Demirel, Riyad’dan Türkiye’deki bu hadiseleri saati saatine tâkip ediyordu. Akşam üzeri birkaç bakan arkadaşımız ve birkaç işadamıyla beraber Sayın Demirel odasındaydık. Onlar gittikten sonra, “Sayın Başbakanım, sizi Suudi hükümeti çok yakından tanır ve sever, eğer uygun görürseniz, Umre ziyaretinde Kâbe’nin kapısını açmalarını söylerseniz, sizi kırmazlar. 1977 yılında Hac kontenjanı 85 bin olduğu halde sizin bir sözünüz üzerine 135 bine çıktı” diye takdiri kendisine bıraktım.

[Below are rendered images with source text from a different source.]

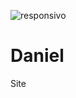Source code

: ![responsivo](https://user-images.githubusercontent.com/110700259/201996491-0c06a95a-632c-4a08-95d5-00c8c64444c7.jpg)
# Daniel
 Site
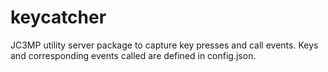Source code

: # keycatcher
JC3MP utility server package to capture key presses and call events. Keys and corresponding events called are defined in config.json.

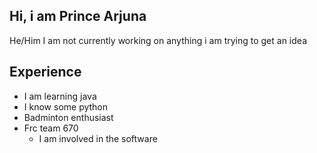 ## Hi, i am Prince Arjuna

He/Him
I am not currently working on anything i am trying to get an idea

## Experience
- I am learning java 
- I know some python
- Badminton enthusiast
- Frc team 670
    - I am involved in the software
  


<!--
**Prince-Arjuna/Prince-Arjuna** is a ✨ _special_ ✨ repository because its `README.md` (this file) appears on your GitHub profile.

Here are some ideas to get you started:

- 🔭 I’m currently working on ...
- 🌱 I’m currently learning ...
- 👯 I’m looking to collaborate on ...
- 🤔 I’m looking for help with ...
- 💬 Ask me about ...
- 📫 How to reach me: ...
- 😄 Pronouns: ...
- ⚡ Fun fact: ...
-->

Ertesi gün saat 9.30 civarında özel kalemden Hayrettin Gökdemir Bey aradı; “Sayın Başbakan sizi çağırıyor” diye. Daha kapıdan girer girmez, ‘Hadi gözün aydın’, muradın gerçekleşecek, Suudi Kralı Kâbe’nin içini açacak, kimseye bahsetme” müjdesini verdi. Ben çocuklar gibi sevindim, tâbi kimseye de bahsetmedim. O gün Riyad’ta görüşmelerden sonra Medine-i Münevvere’ye geçtik. Peygamberimizin (a.s.m.) kabrini ziyaret ettik. Mescid-i Nebevi’de hep beraber namaz kılındı, dua edildi.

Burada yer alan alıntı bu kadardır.